«An Selbstauflösung grenzende Realitätsbewältigung»

Kritik im TAGESANZEIGER vom 21. 4. 2007

Max Frisch und Friedrich Dürrenmatt sind zu ihm gepilgert, Peter Bichsel hielt ihn für den «Untalentiertesten unter den Grossen» der Schweizer Literatur: Der Kult um den Kreuz-und-quer-Denker Ludwig Hohl (1904-1980) ist sprichwörtlich, ebenso dessen Hang zur Selbstinszenierung und sein nahezu humorloses Pathos. Sein Hauptwerk, die «Notizen», hat er in jungen Jahren «in der grössten geistigen Einöde» seines Hollandaufenthalts zu Papier gebracht, den Rest seines Lebens verbrachte er mit dem Überarbeiten und Umbauen seines wild zerklüfteten Gedanken-Steinbruchs. Die Ludwig-Hohl-Inszenierung von Michel Schröder und seiner kraut_produktion setzt an bei dieser eigentümlichen Mischung aus Behauptungsmanie und Verweigerungspathos. Auf der Bühne steht ein wackliges Geviert aus Büchergestellen und Büromaterial, eine auf Pannenanfälligkeit reduzierte Version von Hohls legendärem Genfer Kelleratelier (Bühnenbild: Duri Bischoff). Zwei unscheinbare Personen, ein Mann (Roland Schmidt) und eine Frau (Sandra Utzinger) wuseln darin herum und versuchen allerlei Geräte zum Arbeiten zu bringen.
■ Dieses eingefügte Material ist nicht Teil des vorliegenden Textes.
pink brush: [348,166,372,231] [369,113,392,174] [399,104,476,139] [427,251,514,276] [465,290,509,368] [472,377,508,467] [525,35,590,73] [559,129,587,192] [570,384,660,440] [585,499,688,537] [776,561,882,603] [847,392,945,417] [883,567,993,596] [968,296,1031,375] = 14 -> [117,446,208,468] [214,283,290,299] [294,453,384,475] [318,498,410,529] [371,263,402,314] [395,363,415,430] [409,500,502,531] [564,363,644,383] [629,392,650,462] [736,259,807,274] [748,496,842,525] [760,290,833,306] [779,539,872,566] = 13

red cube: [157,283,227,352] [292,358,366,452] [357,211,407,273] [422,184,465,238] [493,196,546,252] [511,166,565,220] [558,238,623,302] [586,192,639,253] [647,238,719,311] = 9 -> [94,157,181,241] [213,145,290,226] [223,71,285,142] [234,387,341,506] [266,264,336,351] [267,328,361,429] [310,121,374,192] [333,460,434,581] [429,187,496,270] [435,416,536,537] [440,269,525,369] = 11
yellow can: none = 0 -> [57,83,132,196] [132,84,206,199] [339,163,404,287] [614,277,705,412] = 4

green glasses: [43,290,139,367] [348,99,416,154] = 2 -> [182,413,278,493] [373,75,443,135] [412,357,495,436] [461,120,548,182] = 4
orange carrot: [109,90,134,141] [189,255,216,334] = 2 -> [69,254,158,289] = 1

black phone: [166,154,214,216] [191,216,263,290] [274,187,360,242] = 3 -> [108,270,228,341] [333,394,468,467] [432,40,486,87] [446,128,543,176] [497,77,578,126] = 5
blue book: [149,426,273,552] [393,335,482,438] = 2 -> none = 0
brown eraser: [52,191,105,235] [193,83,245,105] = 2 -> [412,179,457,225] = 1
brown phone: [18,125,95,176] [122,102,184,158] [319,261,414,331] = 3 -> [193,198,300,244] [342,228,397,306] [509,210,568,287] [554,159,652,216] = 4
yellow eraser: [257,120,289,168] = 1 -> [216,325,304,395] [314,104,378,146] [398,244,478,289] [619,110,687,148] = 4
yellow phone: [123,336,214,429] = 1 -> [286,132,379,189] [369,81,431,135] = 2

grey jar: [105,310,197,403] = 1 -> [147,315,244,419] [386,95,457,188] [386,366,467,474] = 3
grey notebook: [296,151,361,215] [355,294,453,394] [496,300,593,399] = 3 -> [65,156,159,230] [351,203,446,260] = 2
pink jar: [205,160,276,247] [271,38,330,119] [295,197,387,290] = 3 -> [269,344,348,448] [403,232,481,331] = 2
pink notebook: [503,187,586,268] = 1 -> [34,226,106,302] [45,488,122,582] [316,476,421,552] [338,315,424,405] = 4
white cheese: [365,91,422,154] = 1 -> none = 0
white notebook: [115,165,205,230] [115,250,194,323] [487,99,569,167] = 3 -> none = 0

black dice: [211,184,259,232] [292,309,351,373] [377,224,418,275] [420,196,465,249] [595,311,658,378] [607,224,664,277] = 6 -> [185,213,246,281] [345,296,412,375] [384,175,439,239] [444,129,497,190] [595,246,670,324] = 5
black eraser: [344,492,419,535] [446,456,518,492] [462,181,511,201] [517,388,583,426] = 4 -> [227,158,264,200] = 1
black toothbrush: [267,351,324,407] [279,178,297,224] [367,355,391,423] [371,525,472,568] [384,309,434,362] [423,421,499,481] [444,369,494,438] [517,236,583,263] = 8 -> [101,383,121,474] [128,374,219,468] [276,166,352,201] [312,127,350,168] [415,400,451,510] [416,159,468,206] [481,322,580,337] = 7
Das Premierenpublikum lacht viel bei diesen an Selbstauflösung grenzenden Realitätsbewältigungen, brüchige Kontrastfolien zu den von Thomas U. Hostettler mit geschwollenem Furor karikierten Wortkaskaden eines Auserwählten, der seine nihilistischen Maximen in Form verbaler Orgasmen auskostet. Nur skizzenhaft öffnet das kurze, multimedial operierende Kammerspiel einen Assoziations- und Reflexionsraum, der sich stellenweise zu bildstarken Szenen verdichtet. So etwa dann, wenn der gegen die Hundehaltermentalität wetternde Prediger plötzlich aussieht wie ein von einem hundeförmigen Besen geführter Blinder, der wegwischend feststellen muss, dass es noch eine Welt gibt ausserhalb seines eingebunkerten Denkzentrums.